[[ DATA SUPPLIED open ]]

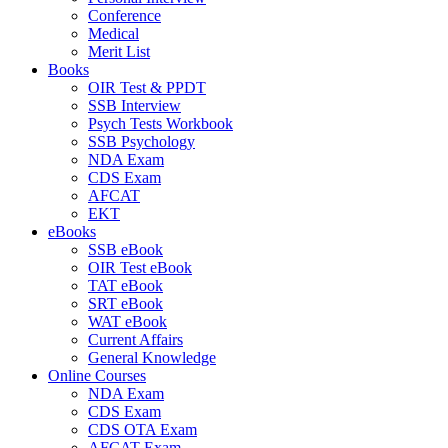
Conference
Medical
Merit List
Books
OIR Test & PPDT
SSB Interview
Psych Tests Workbook
SSB Psychology
NDA Exam
CDS Exam
AFCAT
EKT
eBooks
SSB eBook
OIR Test eBook
TAT eBook
SRT eBook
WAT eBook
Current Affairs
General Knowledge
Online Courses
NDA Exam
CDS Exam
CDS OTA Exam
AFCAT Exam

[[ DATA SUPPLIED closed ]]

| WHAT IS REQUIRED |
Rewrite the lines of text from all the entries as one numbered list, leaving out blank lines and the pictures.

| WRITTEN ANSWER |
1. Conference
2. Medical
3. Merit List
4. Books
5. OIR Test & PPDT
6. SSB Interview
7. Psych Tests Workbook
8. SSB Psychology
9. NDA Exam
10. CDS Exam
11. AFCAT
12. EKT
13. eBooks
14. SSB eBook
15. OIR Test eBook
16. TAT eBook
17. SRT eBook
18. WAT eBook
19. Current Affairs
20. General Knowledge
21. Online Courses
22. NDA Exam
23. CDS Exam
24. CDS OTA Exam
25. AFCAT Exam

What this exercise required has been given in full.